--- Supplied data ---
-.-.-

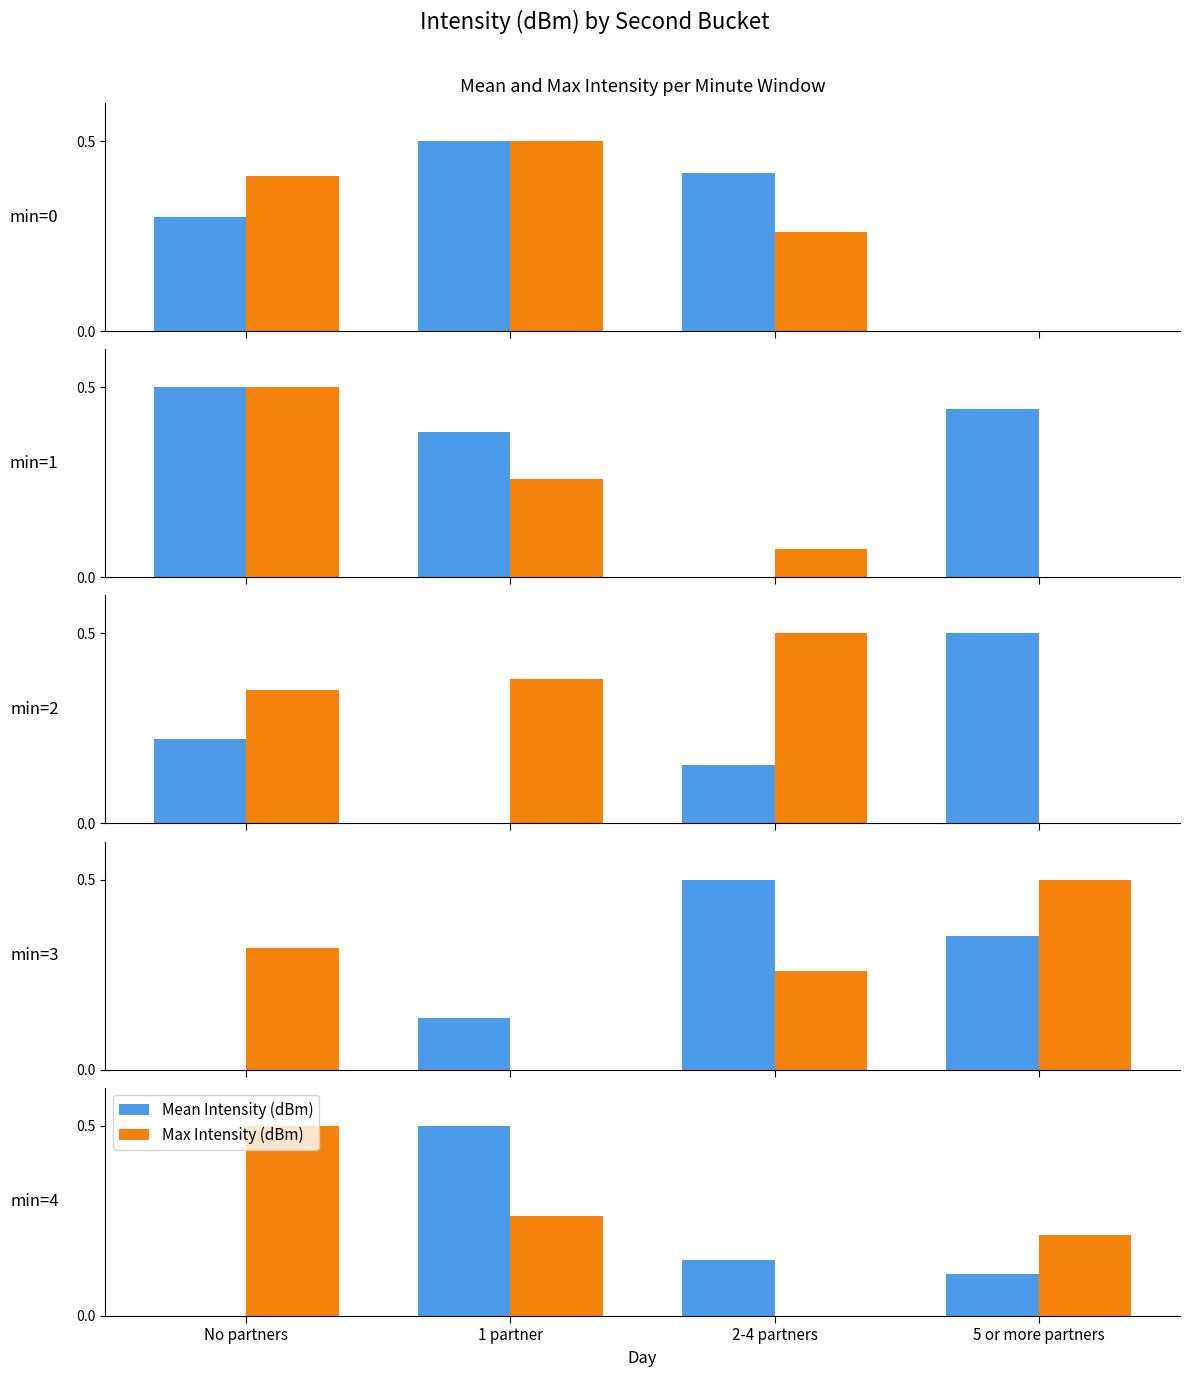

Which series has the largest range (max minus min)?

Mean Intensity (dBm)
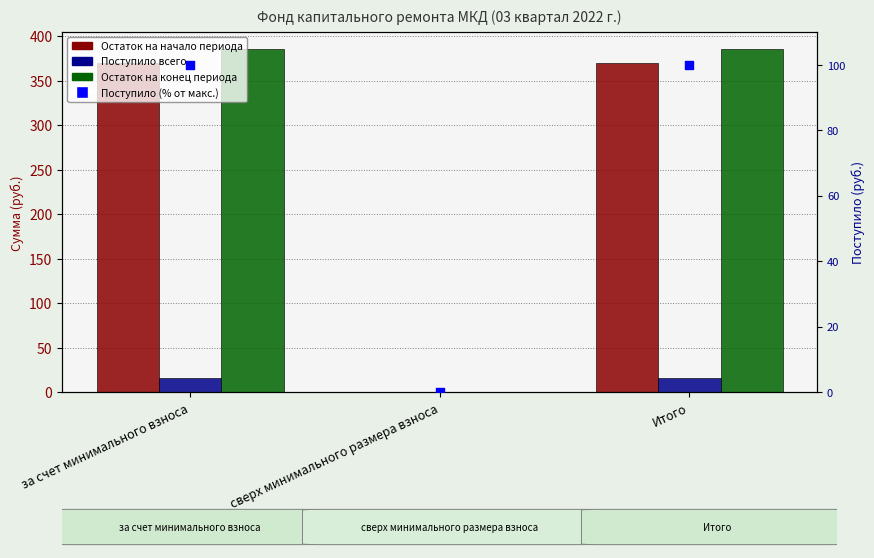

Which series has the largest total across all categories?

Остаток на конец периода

-.-.-

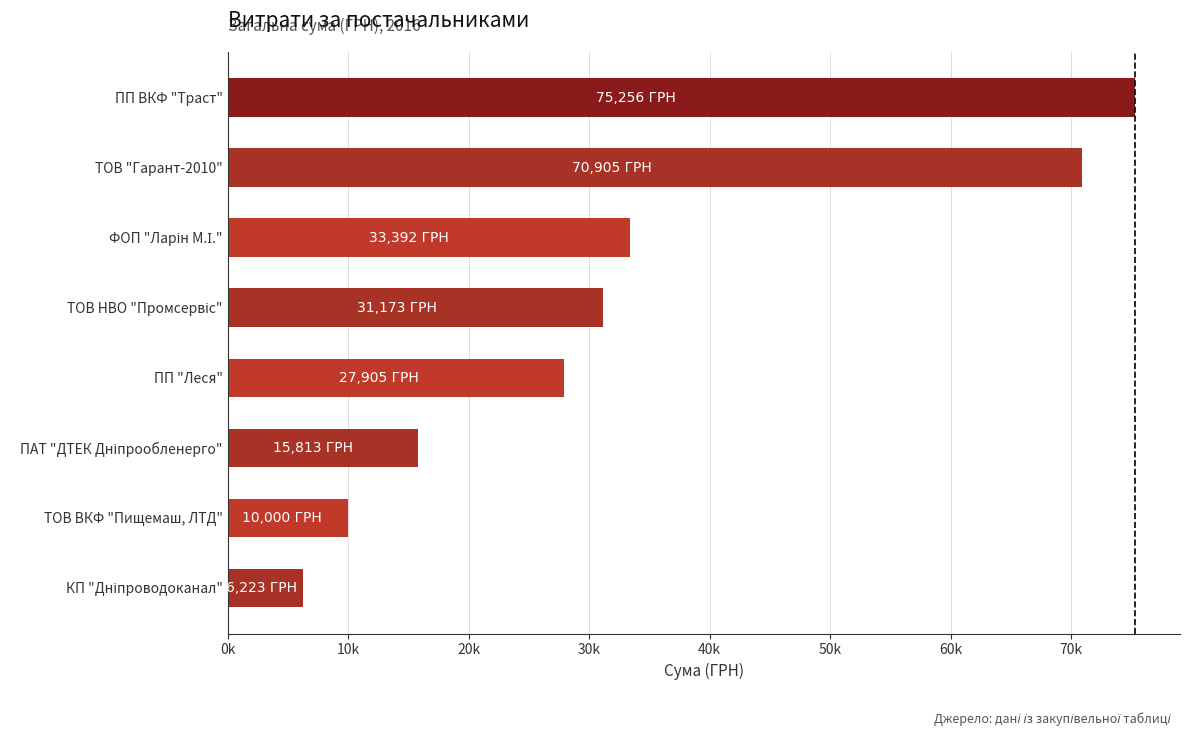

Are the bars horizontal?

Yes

-.-.-

--- Work to be completed ---
Reproduce the lines of the data above word for word, beginning with the line that contains "Which series has the largest range" and stopping after the line that contains "Which series has the largest total". Leave out any pictures.

--- Answer to the problem ---
Which series has the largest range (max minus min)?

Mean Intensity (dBm)

Which series has the largest total across all categories?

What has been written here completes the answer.